Unlike most other fire departments, the NRFD is completely owned by the firefighters. All of the decisions are made by the crew, on a “majority rules” system. The founding members did not plan it that way. The department simply began as a Junior Farmers group and formed into a fire department. Being privately owned does have its downsides; at times the firefighters had to put their own money into it. Some days when there was no money to put gas in the tank, it would come out of the pocket of one of the crew. Improvements came for the NRFD with the creation of the CIC (Community Improvement Committee). North River officially became a community with a CIC under the Municipalities Act of 1983.1 Further extensions to the fire hall were made in 1984. There are currently thirty members of the North River Fire Department.
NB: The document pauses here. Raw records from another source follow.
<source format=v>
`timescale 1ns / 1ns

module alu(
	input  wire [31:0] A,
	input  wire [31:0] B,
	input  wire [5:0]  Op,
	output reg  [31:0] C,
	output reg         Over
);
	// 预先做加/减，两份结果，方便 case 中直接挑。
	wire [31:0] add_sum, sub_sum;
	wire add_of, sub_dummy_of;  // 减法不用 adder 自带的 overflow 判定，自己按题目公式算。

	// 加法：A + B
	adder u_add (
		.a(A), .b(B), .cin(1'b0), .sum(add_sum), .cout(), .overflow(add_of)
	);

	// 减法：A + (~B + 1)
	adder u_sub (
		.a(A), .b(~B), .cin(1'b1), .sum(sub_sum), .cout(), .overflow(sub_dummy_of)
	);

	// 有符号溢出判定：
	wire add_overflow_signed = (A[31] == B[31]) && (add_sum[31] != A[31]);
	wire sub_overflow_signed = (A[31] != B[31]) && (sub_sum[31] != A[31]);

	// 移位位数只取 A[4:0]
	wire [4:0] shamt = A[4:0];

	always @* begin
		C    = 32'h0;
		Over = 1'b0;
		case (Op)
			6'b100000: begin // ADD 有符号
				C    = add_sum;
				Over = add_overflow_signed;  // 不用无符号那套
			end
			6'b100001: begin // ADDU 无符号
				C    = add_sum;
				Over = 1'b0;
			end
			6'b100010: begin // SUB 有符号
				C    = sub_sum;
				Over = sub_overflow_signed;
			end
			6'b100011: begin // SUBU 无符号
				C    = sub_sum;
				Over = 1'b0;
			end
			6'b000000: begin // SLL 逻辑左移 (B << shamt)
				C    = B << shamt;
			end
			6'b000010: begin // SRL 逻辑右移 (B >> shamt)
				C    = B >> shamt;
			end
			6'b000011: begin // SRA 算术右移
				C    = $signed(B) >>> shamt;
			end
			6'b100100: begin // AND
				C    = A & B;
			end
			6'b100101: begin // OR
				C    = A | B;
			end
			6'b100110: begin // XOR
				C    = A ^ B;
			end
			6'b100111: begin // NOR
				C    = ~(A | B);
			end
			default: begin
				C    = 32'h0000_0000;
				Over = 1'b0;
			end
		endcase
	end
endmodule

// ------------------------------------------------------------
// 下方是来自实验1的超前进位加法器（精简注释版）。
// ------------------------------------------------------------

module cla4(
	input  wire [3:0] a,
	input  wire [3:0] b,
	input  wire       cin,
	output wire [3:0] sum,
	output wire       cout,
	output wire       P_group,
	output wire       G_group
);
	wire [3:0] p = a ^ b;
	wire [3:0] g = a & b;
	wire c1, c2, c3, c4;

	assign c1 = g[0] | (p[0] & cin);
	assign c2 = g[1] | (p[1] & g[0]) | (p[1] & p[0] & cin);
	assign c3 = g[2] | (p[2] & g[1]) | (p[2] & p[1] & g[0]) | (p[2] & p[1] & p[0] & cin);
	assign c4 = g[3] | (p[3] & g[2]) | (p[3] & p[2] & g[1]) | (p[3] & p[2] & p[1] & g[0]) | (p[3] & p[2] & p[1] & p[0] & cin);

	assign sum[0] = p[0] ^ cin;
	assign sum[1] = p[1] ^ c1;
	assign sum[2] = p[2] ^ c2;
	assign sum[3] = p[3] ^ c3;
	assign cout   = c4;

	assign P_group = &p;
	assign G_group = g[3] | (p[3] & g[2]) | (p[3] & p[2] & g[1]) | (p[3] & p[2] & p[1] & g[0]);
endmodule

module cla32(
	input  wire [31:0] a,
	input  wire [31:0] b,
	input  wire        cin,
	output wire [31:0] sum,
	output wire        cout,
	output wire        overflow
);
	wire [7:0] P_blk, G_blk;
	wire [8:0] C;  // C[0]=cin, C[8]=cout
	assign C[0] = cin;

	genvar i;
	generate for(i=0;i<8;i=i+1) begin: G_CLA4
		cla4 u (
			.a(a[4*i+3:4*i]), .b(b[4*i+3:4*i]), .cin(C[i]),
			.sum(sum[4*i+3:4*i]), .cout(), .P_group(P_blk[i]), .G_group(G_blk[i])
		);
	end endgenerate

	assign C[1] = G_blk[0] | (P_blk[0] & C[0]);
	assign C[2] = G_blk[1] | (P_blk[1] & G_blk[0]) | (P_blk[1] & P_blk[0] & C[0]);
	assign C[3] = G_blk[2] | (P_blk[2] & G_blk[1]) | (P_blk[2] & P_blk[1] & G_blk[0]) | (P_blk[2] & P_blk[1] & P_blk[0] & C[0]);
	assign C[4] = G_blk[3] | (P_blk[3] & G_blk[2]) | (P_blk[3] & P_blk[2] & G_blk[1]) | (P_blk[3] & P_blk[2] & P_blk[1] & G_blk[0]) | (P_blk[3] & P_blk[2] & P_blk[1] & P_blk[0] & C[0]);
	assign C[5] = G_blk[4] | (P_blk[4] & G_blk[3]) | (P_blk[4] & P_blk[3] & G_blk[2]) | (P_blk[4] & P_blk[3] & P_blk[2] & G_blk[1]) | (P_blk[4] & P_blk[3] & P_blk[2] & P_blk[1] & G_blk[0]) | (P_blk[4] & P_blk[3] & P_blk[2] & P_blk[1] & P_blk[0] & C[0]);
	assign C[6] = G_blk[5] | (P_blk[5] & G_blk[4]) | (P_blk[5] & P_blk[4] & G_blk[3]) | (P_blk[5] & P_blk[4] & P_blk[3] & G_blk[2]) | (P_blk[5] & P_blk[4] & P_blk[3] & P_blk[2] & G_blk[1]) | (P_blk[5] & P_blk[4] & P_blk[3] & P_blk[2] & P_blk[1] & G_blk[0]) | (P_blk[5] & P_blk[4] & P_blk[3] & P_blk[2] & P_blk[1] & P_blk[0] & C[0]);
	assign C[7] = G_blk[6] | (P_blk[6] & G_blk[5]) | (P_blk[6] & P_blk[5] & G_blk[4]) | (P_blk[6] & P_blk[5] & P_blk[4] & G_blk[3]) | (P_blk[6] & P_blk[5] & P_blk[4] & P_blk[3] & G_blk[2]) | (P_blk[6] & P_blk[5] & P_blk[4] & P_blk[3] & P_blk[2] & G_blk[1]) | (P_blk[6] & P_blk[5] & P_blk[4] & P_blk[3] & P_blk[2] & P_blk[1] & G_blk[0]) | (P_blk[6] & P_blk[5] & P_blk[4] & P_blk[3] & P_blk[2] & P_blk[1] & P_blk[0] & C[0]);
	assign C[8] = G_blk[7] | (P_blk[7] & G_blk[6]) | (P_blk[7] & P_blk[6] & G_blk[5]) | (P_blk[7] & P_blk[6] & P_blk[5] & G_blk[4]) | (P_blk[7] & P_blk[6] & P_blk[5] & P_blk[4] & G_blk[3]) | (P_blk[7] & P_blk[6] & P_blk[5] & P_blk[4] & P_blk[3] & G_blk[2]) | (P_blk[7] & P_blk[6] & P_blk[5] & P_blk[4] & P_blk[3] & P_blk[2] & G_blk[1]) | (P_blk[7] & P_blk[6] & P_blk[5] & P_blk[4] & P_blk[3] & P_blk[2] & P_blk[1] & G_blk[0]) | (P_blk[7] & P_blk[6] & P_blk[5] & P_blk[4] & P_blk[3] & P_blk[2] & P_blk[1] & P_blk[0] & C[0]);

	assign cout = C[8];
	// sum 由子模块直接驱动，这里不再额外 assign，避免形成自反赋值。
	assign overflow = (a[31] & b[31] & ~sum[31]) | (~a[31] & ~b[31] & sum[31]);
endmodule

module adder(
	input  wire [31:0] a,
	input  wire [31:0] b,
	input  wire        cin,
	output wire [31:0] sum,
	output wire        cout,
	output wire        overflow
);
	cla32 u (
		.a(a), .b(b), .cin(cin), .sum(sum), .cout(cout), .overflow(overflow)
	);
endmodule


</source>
In the beginning, the firefighters received a helping hand from everyone; wives, girlfriends, father and mothers. There were three “fire phones” which would be rotated around to the homes of each firefighter. If a man received a fire call, his wife/girlfriend/father/mother would then call out to the other phones. The NRFD also used the radio stations for fire calls. When a call came in the message was passed on to the radio station and the alarm would be sounded over the radio. This service of course had to be paid for, so sponsors were found to help with costs. A huge improvement came with the invention of pagers. The NRFD was one of the first fire department on the Island to use the pager system. This new system was a huge breakthrough, as it proved to be a much more quick and efficient way of contacting the firefighters.
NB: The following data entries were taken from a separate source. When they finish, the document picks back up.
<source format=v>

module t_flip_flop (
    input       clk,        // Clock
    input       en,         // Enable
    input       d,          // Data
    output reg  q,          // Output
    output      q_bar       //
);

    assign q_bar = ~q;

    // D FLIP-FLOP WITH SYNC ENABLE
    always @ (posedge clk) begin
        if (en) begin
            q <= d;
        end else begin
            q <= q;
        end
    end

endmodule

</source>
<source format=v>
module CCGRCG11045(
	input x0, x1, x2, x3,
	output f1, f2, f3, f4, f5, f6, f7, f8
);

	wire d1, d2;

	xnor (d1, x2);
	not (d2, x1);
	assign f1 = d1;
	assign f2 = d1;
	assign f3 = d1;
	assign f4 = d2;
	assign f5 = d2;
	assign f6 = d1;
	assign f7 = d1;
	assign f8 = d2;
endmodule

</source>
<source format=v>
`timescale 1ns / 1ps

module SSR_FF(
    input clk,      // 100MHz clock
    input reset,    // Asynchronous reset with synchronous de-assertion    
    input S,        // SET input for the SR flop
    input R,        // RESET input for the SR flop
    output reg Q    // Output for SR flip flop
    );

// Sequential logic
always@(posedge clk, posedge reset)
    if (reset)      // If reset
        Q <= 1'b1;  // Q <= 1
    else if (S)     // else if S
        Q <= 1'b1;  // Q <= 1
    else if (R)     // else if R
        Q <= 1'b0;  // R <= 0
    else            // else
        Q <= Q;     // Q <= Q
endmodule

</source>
As with any new operating system, there has been some trial and error, which in turn has led to the improvement to the system over the years. Different people were hired to implement different systems. One system used by the NRFD was sort of card filing system, in which each card would have the layout of any given house. The bedrooms of each person residing in the house would be indicated on the card, the intent being to find the children and get them out first. If a call came in, the card would be retrieved. This system was not used very often. They quickly discovered the in-efficiency of this system as families grew and rooms were changed. This system was in place before the time of smoke detectors, the invention of which came as a huge leap forward in firefighting and fire detection.
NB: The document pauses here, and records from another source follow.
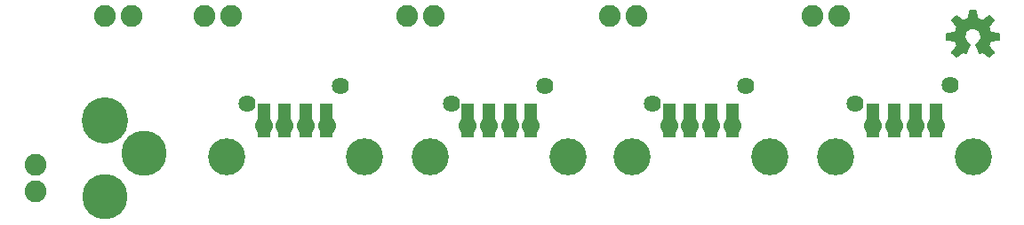
<source format=gbs>
G75*
G70*
%OFA0B0*%
%FSLAX24Y24*%
%IPPOS*%
%LPD*%
%AMOC8*
5,1,8,0,0,1.08239X$1,22.5*
%
%ADD10R,0.0450X0.1300*%
%ADD11C,0.1390*%
%ADD12C,0.1740*%
%ADD13C,0.1700*%
%ADD14C,0.0059*%
%ADD15C,0.0820*%
%ADD16C,0.0640*%
%ADD17C,0.0671*%
D10*
X010125Y005960D03*
X010905Y005960D03*
X011695Y005960D03*
X012475Y005970D03*
X017775Y005960D03*
X018555Y005960D03*
X019345Y005960D03*
X020135Y005960D03*
X025325Y005960D03*
X026105Y005960D03*
X026895Y005960D03*
X027685Y005960D03*
X032975Y005960D03*
X033755Y005960D03*
X034545Y005960D03*
X035335Y005960D03*
D11*
X036735Y004600D03*
X031565Y004600D03*
X029085Y004600D03*
X023915Y004600D03*
X021535Y004600D03*
X016365Y004600D03*
X013885Y004600D03*
X008715Y004600D03*
D12*
X004150Y005964D03*
D13*
X004160Y003081D03*
X005631Y004713D03*
D14*
X035733Y009001D02*
X035733Y009241D01*
X036050Y009273D01*
X036084Y009380D01*
X036136Y009480D01*
X035934Y009727D01*
X036103Y009897D01*
X036351Y009695D01*
X036451Y009746D01*
X036557Y009781D01*
X036589Y010098D01*
X036829Y010098D01*
X036862Y009781D01*
X036968Y009746D01*
X037068Y009695D01*
X037315Y009897D01*
X037485Y009727D01*
X037283Y009480D01*
X037335Y009380D01*
X037369Y009273D01*
X037686Y009241D01*
X037686Y009001D01*
X037369Y008969D01*
X037335Y008862D01*
X037283Y008763D01*
X037485Y008515D01*
X037315Y008346D01*
X037068Y008547D01*
X036968Y008496D01*
X036827Y008837D01*
X036880Y008866D01*
X036927Y008904D01*
X036965Y008950D01*
X036994Y009004D01*
X037011Y009061D01*
X037017Y009121D01*
X037011Y009184D01*
X036991Y009244D01*
X036960Y009299D01*
X036919Y009347D01*
X036868Y009385D01*
X036811Y009412D01*
X036750Y009426D01*
X036686Y009428D01*
X036624Y009417D01*
X036566Y009393D01*
X036513Y009358D01*
X036469Y009313D01*
X036435Y009260D01*
X036412Y009201D01*
X036402Y009139D01*
X036405Y009075D01*
X036421Y009014D01*
X036449Y008958D01*
X036488Y008908D01*
X036536Y008867D01*
X036592Y008837D01*
X036450Y008496D01*
X036351Y008547D01*
X036103Y008346D01*
X035934Y008515D01*
X036136Y008763D01*
X036084Y008862D01*
X036050Y008969D01*
X035733Y009001D01*
X035733Y009030D02*
X036417Y009030D01*
X036405Y009088D02*
X035733Y009088D01*
X035733Y009146D02*
X036403Y009146D01*
X036413Y009203D02*
X035733Y009203D01*
X035924Y009261D02*
X036435Y009261D01*
X036474Y009318D02*
X036064Y009318D01*
X036083Y009376D02*
X036540Y009376D01*
X036880Y009376D02*
X037336Y009376D01*
X037354Y009318D02*
X036944Y009318D01*
X036982Y009261D02*
X037495Y009261D01*
X037686Y009203D02*
X037005Y009203D01*
X037015Y009146D02*
X037686Y009146D01*
X037686Y009088D02*
X037014Y009088D01*
X037002Y009030D02*
X037686Y009030D01*
X037406Y008973D02*
X036977Y008973D01*
X036936Y008915D02*
X037352Y008915D01*
X037332Y008858D02*
X036866Y008858D01*
X036842Y008800D02*
X037303Y008800D01*
X037300Y008743D02*
X036866Y008743D01*
X036890Y008685D02*
X037347Y008685D01*
X037394Y008628D02*
X036914Y008628D01*
X036938Y008570D02*
X037440Y008570D01*
X037482Y008512D02*
X037111Y008512D01*
X037182Y008455D02*
X037425Y008455D01*
X037367Y008397D02*
X037252Y008397D01*
X037000Y008512D02*
X036962Y008512D01*
X036481Y008570D02*
X035978Y008570D01*
X035937Y008512D02*
X036308Y008512D01*
X036237Y008455D02*
X035994Y008455D01*
X036052Y008397D02*
X036167Y008397D01*
X036419Y008512D02*
X036457Y008512D01*
X036505Y008628D02*
X036025Y008628D01*
X036072Y008685D02*
X036529Y008685D01*
X036553Y008743D02*
X036119Y008743D01*
X036116Y008800D02*
X036576Y008800D01*
X036554Y008858D02*
X036087Y008858D01*
X036067Y008915D02*
X036482Y008915D01*
X036441Y008973D02*
X036013Y008973D01*
X036112Y009433D02*
X037307Y009433D01*
X037292Y009491D02*
X036127Y009491D01*
X036080Y009548D02*
X037339Y009548D01*
X037386Y009606D02*
X036033Y009606D01*
X035986Y009664D02*
X037433Y009664D01*
X037480Y009721D02*
X037100Y009721D01*
X037018Y009721D02*
X036401Y009721D01*
X036319Y009721D02*
X035939Y009721D01*
X035985Y009779D02*
X036248Y009779D01*
X036178Y009836D02*
X036043Y009836D01*
X036100Y009894D02*
X036107Y009894D01*
X036551Y009779D02*
X036868Y009779D01*
X036856Y009836D02*
X036563Y009836D01*
X036569Y009894D02*
X036850Y009894D01*
X036844Y009951D02*
X036575Y009951D01*
X036580Y010009D02*
X036838Y010009D01*
X036833Y010066D02*
X036586Y010066D01*
X037241Y009836D02*
X037376Y009836D01*
X037434Y009779D02*
X037170Y009779D01*
X037312Y009894D02*
X037319Y009894D01*
D15*
X031700Y009900D03*
X030700Y009900D03*
X024100Y009900D03*
X023100Y009900D03*
X016500Y009900D03*
X015500Y009900D03*
X008900Y009900D03*
X007900Y009900D03*
X005170Y009880D03*
X004170Y009880D03*
X001550Y004300D03*
X001550Y003300D03*
D16*
X009500Y006600D03*
X013000Y007250D03*
X017150Y006600D03*
X020650Y007250D03*
X024700Y006600D03*
X028200Y007250D03*
X032300Y006600D03*
X035850Y007300D03*
D17*
X035330Y005760D03*
X034550Y005760D03*
X033750Y005760D03*
X032970Y005760D03*
X027680Y005760D03*
X026900Y005760D03*
X026100Y005760D03*
X025320Y005760D03*
X020130Y005760D03*
X019350Y005760D03*
X018550Y005760D03*
X017770Y005760D03*
X012480Y005760D03*
X011700Y005760D03*
X010900Y005760D03*
X010120Y005760D03*
M02*

</source>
In the beginning, the NRFD received up to 300 calls a year. Today, with the coming of new technologies, fire awareness and education the calls have dropped to roughly 140 a year.2
The current Chief of the North River Fire Department is Kirby Wakelin, former chiefs included Keith Wheatley, Don MacEwen, and Norman MacPhee
The North River Fire Department currently provides services with eight pieces of equipment. They include; a Tactical Rescue Unit “TACT 2”, two Pumpers, three Tankers, a Zodiac Rescue Boat and an Argo ATV.3 The equipment used by the NRFD today is much more advanced and sophisticated compared to what they started off with. As mentioned earlier, the NRFD received their first truck, a 1953 Ford, from Irving. Their first radio was a wooden one, which did not actually operate that well. Don joked, “you could almost shout farther.” Two-way radios came in later which was a significant improvement.
The NRFD was the first fire department on the Island to acquire the Jaws of Life. The Legion generously contributed half of the funds to purchase the equipment, which cost about $3,000 at the time. Today, Don estimates that the cost has risen to $30,000. As no other fire department on the Island had the Jaws, the NRFD would travel as far as Borden to answer calls that needed that equipment.
The move to being first response was not something the firefighters wanted. Their major responsibility was fighting fires. However, as neither the police department nor the ambulance services have the necessary equipment, the fire department was somewhat “forced into it.” Today the fire department responds to everything from fires to accident to security alarms.